* Given text
Soon, however, the buzz around the album gave way to the still-murky details of her personal relationship with Kelly. In a turn of events that now magnifies the stark chasm between news cycles of long ago and the ubiquitous social media presence and innuendo of the 21st century, she emerged largely unscathed and poised to move past the disastrous episode.
Looking back, it’s nothing short of miraculous. “Thanks, though, to the management of her protective family, and more importantly, to a fine sophomore opus, the new One in a Million, Aaliyah may not only have survived her melodramas but might just become our next princess superstar,” cultural visionary dream hampton mused in Vibe’s October 1996 issue. As fate would have it, she was right.
Unleashed on August 27, 1996, One in a Million was a beam supporting the bridge between the joyful excesses of early nineties R&B and the burgeoning cool of neo soul, and remains a masterwork of its era. The New Jack Swing dust still in the air when her first album was on the charts was all but gone, leaving in plain view a colorful musical palette in the urban contemporary marketplace. Weeks before the album’s release, Maxwell’s Urban Hang Suite, Meshell Ndegeocello’s Peace Beyond Passion, Toni Braxton’s Secrets, and Jay-Z’s Reasonable Doubt were all floating in the R&B Top 20. For the first time in years, plush, soulful gems and hard-edged hip-hop and soul shared the same space. For Aaliyah, the new point of view meant a sharp turn away from Kelly’s more rootsy, Chicago-honed signature toward a darker, futuristic sound.
Marked by a pulsating 17 cuts, One in a Million is a rarity long on grooves and substance, which makes it suitable for both the turn up and comfortable listening. Consistent in its production and songwriting values, the album’s credits feature an army of then-young luminaries that include chief producer Timbaland, Vincent Herbert (yes, Tamar Braxton’s hubby Vincent the Herbert), Rodney Jerkins, Kay Gee, Darryl Simmons, and Missy Elliot. With such diverse talents in the mix, highlights abound.
“If Your Girl Only Knew,” which then-Atlantic executive Eddie Santiago described in Billboard magazine as “a very funky midtempo track, with lots of heavy retro keyboard and organ work, along with live drums and a thumping bassline,” served as the lead single and set the tone for the singer’s reconstituted trajectory. It would have been easy to dismiss the sinewy rhythmic lines as cold and distant, but the opposite was true. Mood and atmosphere had always been hallmarks of Aaliyah’s best work, but here she deftly fuses a number of sensibilities—sexiness, humor, and a bit of the forbidden—in a way few of her contemporaries could.

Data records

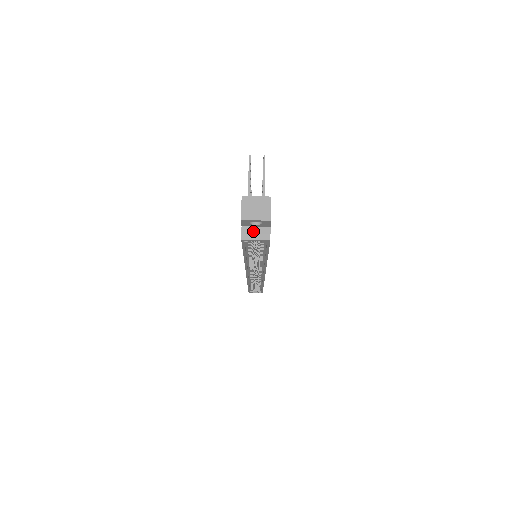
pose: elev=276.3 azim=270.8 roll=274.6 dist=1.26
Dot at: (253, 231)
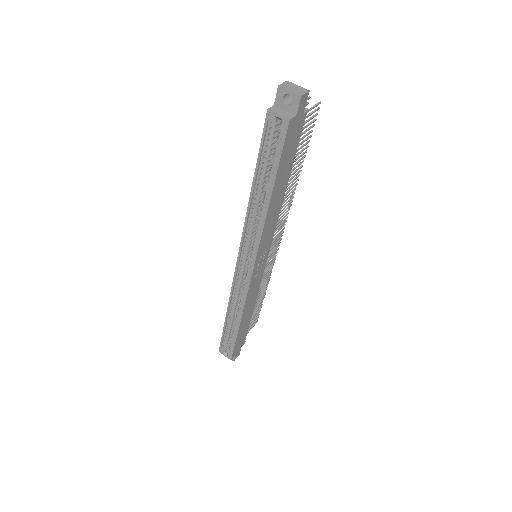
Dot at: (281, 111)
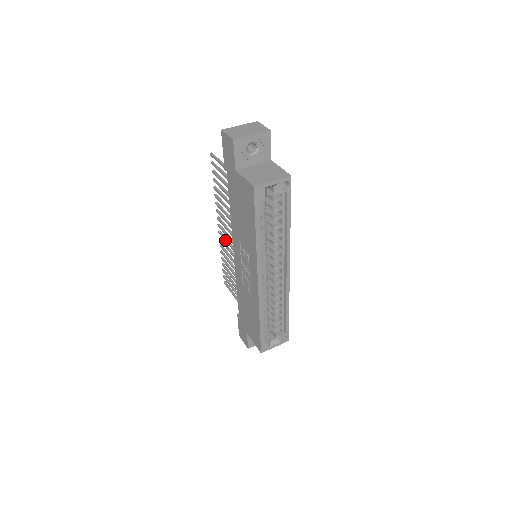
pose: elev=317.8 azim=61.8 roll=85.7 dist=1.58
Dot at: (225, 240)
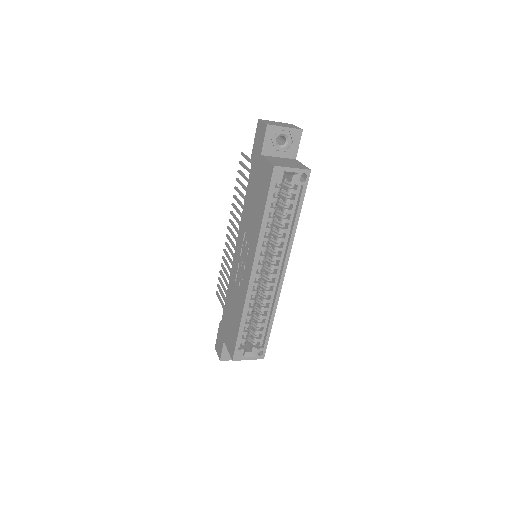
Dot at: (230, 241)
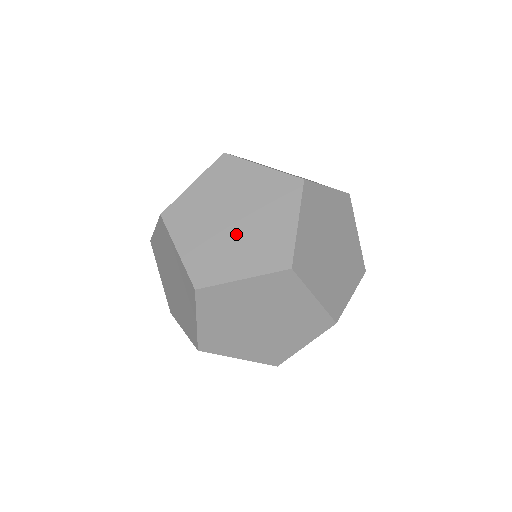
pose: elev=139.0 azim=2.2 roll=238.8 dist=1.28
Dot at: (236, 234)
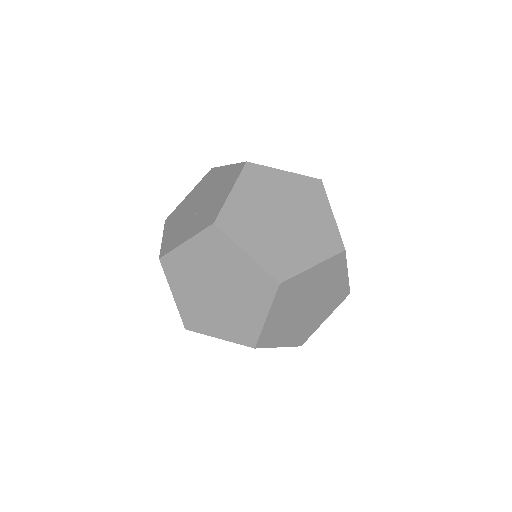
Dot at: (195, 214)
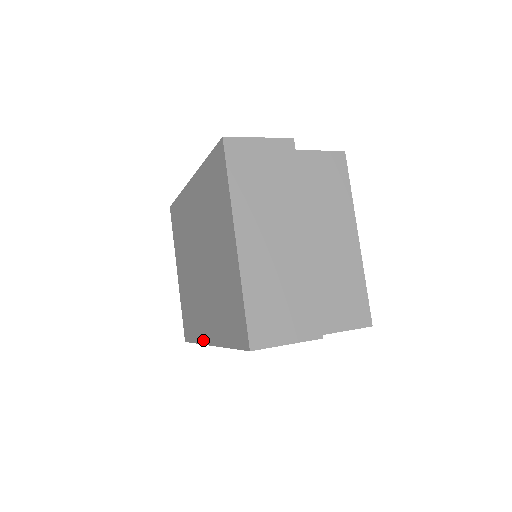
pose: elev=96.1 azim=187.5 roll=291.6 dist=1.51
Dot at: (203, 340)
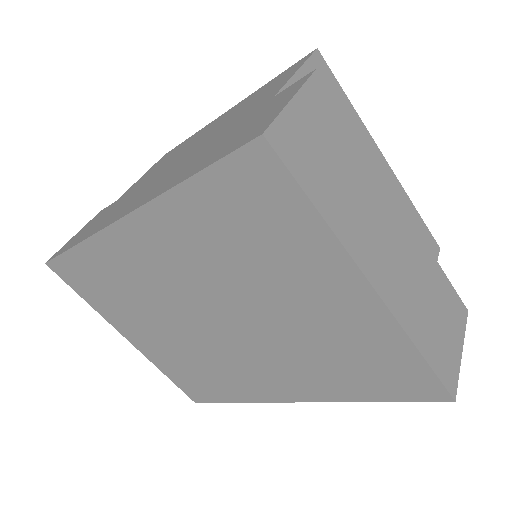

* Goals
(a) In the passage on One in a Million, edit the part starting at "Looking back, it’s" and ending at "she was right." so that "pop icon" replaces "princess superstar".
(b) For each statement below, say whether it agrees with the passage on One in a Million, and quote the words of the passage that decide it.
(i) One in a Million was released on August 27, 1996.
(ii) One in a Million contains 12 tracks.
(iii) dream hampton's comments about Aaliyah appeared in Billboard magazine.

* Responses
(a)
Looking back, it’s nothing short of miraculous. “Thanks, though, to the management of her protective family, and more importantly, to a fine sophomore opus, the new One in a Million, Aaliyah may not only have survived her melodramas but might just become our next pop icon,” cultural visionary dream hampton mused in Vibe’s October 1996 issue. As fate would have it, she was right.

(b)
(i) Yes: "Unleashed on August 27, 1996, One in a Million"
(ii) No: "Marked by a pulsating 17 cuts"
(iii) No: "dream hampton mused in Vibe’s October 1996 issue"